Soon after that show, the band traveled to Nashville, Tenn., and Muscle Shoals, Ala., to record and augment certain tracks with well-placed horns and back-up vocals. With the help of veteran producer Bob Ezrin, whose résumé includes Pink Floyd's "The Wall" and projects for Alice Cooper, Kiss and Lou Reed, the band honed the genre-swirling unpredictability that makes its work exciting. The album flows between punchy pop stompers ("Sing Monica" and "Devotion to a Dream"), soulful funk jams ("555") and patient Floyd-ian psychedelic grooves ("Wingsuit").

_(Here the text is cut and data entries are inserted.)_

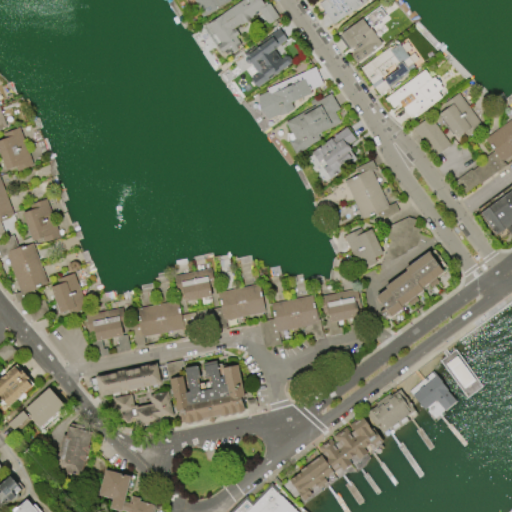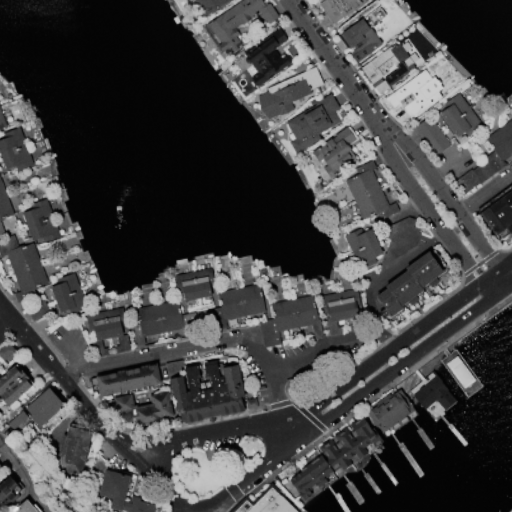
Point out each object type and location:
building: (207, 5)
building: (207, 5)
building: (337, 7)
building: (337, 8)
building: (236, 21)
building: (234, 23)
building: (361, 34)
building: (358, 39)
building: (264, 57)
building: (265, 58)
road: (338, 66)
building: (385, 67)
building: (386, 67)
building: (286, 91)
building: (284, 93)
building: (414, 93)
building: (414, 94)
building: (458, 116)
building: (457, 117)
building: (2, 119)
building: (311, 121)
building: (1, 122)
building: (310, 123)
building: (430, 136)
building: (13, 150)
building: (13, 150)
building: (331, 154)
building: (488, 157)
building: (488, 157)
building: (366, 192)
building: (367, 192)
road: (483, 192)
road: (444, 196)
building: (3, 203)
building: (498, 211)
road: (425, 212)
building: (499, 212)
building: (38, 221)
building: (38, 221)
building: (503, 230)
building: (399, 236)
building: (400, 236)
building: (361, 246)
building: (22, 265)
building: (25, 267)
road: (386, 275)
road: (494, 282)
building: (193, 283)
building: (407, 283)
building: (193, 284)
building: (406, 284)
building: (66, 293)
building: (66, 294)
building: (239, 301)
building: (338, 308)
building: (158, 317)
building: (286, 317)
building: (288, 318)
building: (105, 324)
building: (105, 329)
building: (314, 330)
road: (399, 338)
road: (212, 343)
road: (331, 344)
road: (71, 353)
pier: (446, 355)
building: (460, 374)
building: (126, 378)
building: (126, 379)
road: (64, 380)
building: (12, 384)
building: (12, 385)
building: (203, 391)
building: (206, 392)
building: (430, 392)
building: (432, 394)
road: (355, 399)
building: (42, 406)
building: (42, 407)
building: (142, 408)
building: (142, 409)
building: (388, 410)
building: (388, 411)
building: (15, 420)
road: (205, 433)
building: (71, 450)
building: (332, 456)
building: (0, 469)
road: (155, 483)
building: (7, 489)
building: (5, 490)
building: (119, 493)
building: (119, 493)
building: (263, 502)
building: (23, 507)
building: (24, 507)
pier: (306, 508)
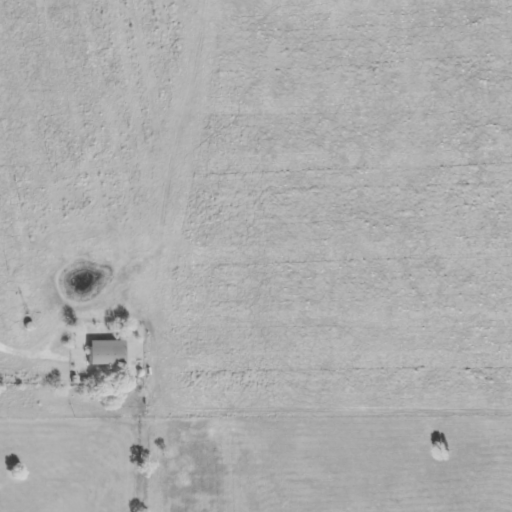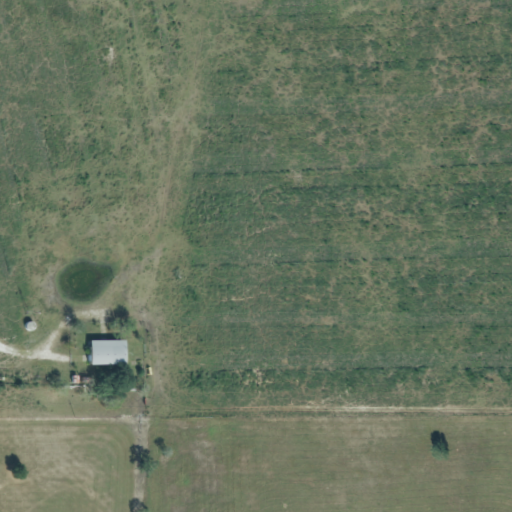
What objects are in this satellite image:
building: (101, 351)
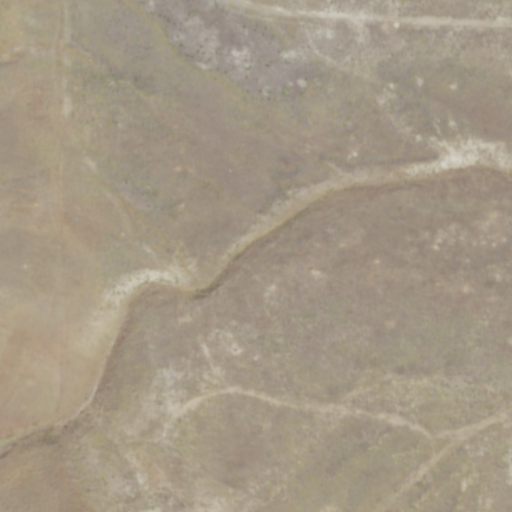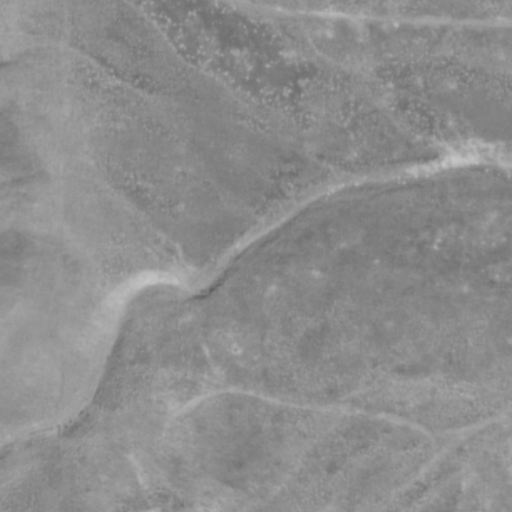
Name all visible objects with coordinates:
road: (366, 18)
road: (185, 302)
road: (508, 408)
road: (439, 452)
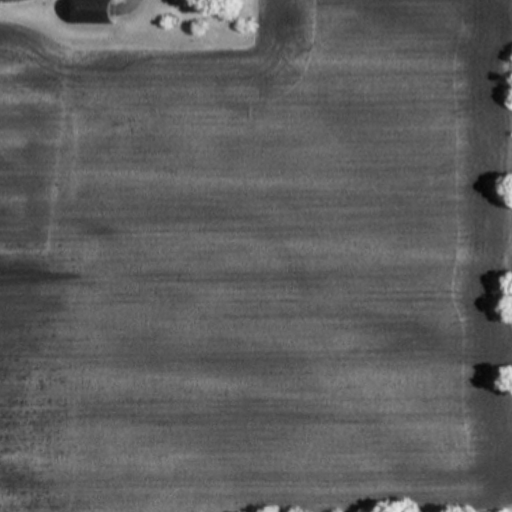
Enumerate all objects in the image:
building: (89, 10)
building: (170, 16)
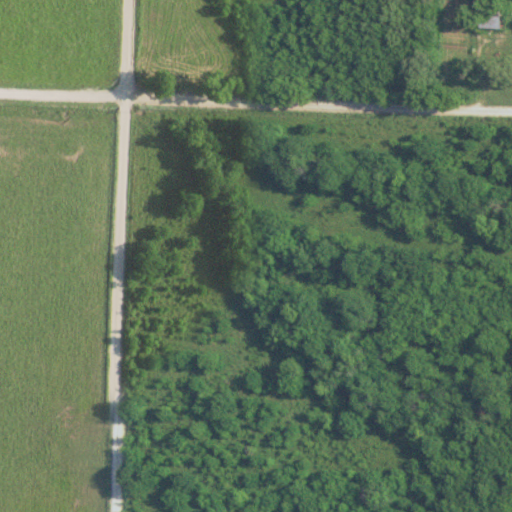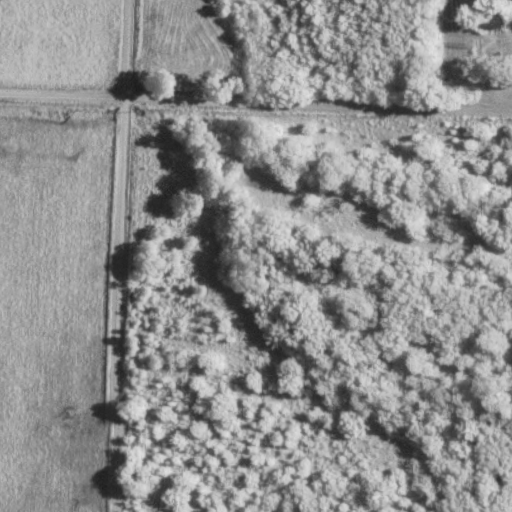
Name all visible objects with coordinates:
building: (491, 18)
road: (479, 68)
road: (255, 108)
road: (120, 255)
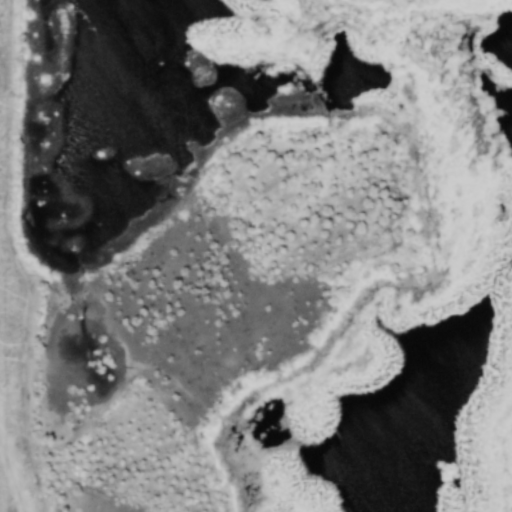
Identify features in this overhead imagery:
road: (15, 463)
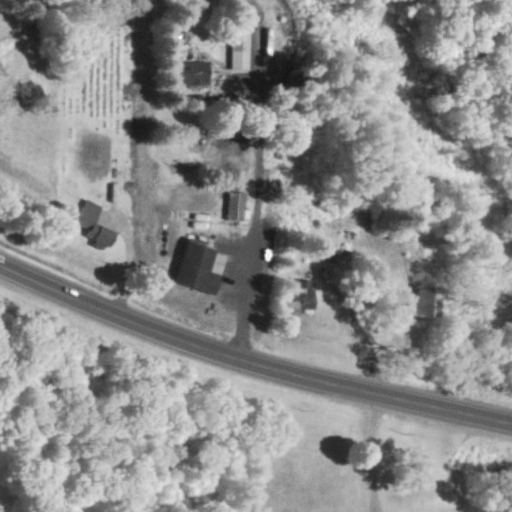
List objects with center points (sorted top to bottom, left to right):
building: (235, 38)
building: (184, 72)
building: (231, 205)
building: (89, 223)
building: (191, 267)
building: (293, 294)
building: (418, 300)
road: (357, 335)
road: (249, 364)
road: (365, 463)
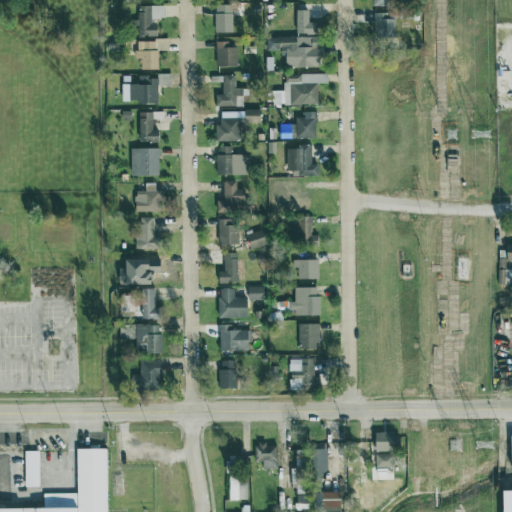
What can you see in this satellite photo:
building: (378, 2)
building: (221, 18)
building: (146, 19)
building: (301, 23)
building: (381, 25)
building: (159, 44)
building: (145, 55)
building: (223, 56)
building: (162, 79)
building: (299, 88)
building: (137, 90)
building: (227, 93)
building: (248, 116)
park: (39, 123)
building: (303, 125)
building: (143, 128)
building: (224, 129)
power tower: (484, 134)
power tower: (451, 135)
building: (298, 161)
building: (141, 162)
building: (227, 162)
building: (227, 198)
building: (143, 199)
road: (346, 204)
road: (428, 204)
building: (142, 231)
building: (300, 231)
building: (225, 232)
building: (252, 239)
building: (507, 252)
road: (188, 256)
building: (225, 269)
building: (303, 269)
building: (502, 273)
building: (252, 293)
building: (301, 301)
building: (144, 303)
building: (228, 304)
road: (36, 314)
road: (18, 317)
building: (305, 336)
building: (145, 339)
building: (230, 339)
road: (69, 349)
road: (19, 352)
building: (300, 374)
building: (224, 375)
building: (144, 378)
road: (255, 410)
building: (381, 441)
power tower: (454, 441)
power tower: (486, 445)
building: (508, 449)
building: (264, 454)
building: (381, 460)
building: (28, 468)
building: (318, 481)
building: (80, 484)
building: (234, 487)
building: (44, 498)
building: (504, 500)
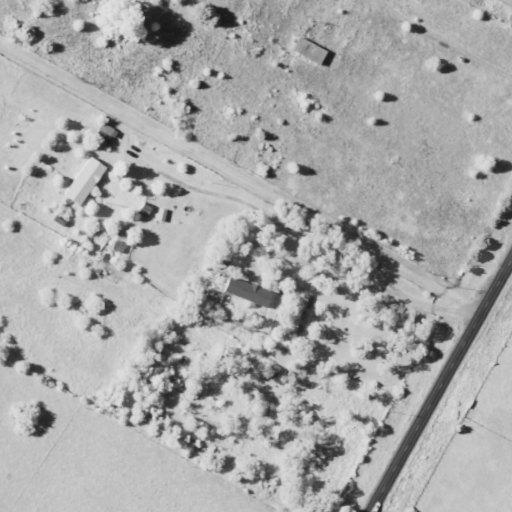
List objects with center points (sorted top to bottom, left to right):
road: (457, 45)
building: (306, 51)
building: (82, 180)
road: (239, 180)
building: (118, 246)
building: (245, 291)
building: (290, 326)
building: (276, 374)
road: (439, 382)
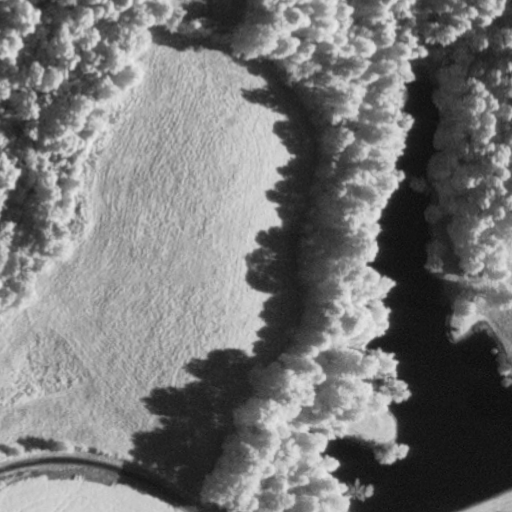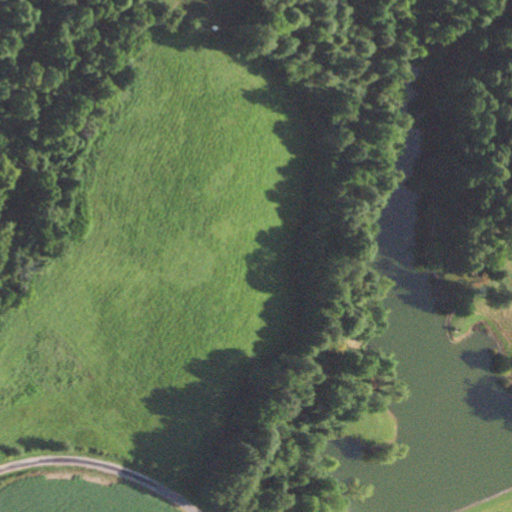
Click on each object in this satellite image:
road: (103, 464)
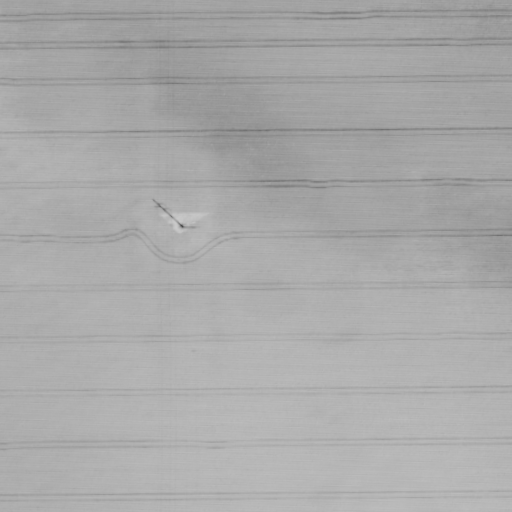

The bold title track is a nine-minute, shape-shifting rocker that features muscular riffs, sudden tempo changes and an anthemic chorus that's ripe for a stadium chant. On the band's current tour, the song has crested the 20-minute mark. That may seem excessive, but, Gordon says, taking a tune to new places always has a purpose. Maximizing time is, after all, part of what's keeping Phish together.

"Just making something super-long is cliché for a jam band," he says. "We're looking for little musical motifs with melodies and chord progressions that we've never heard before, ideally fresh to the moment. The idea is not just going and going, but actually exploring."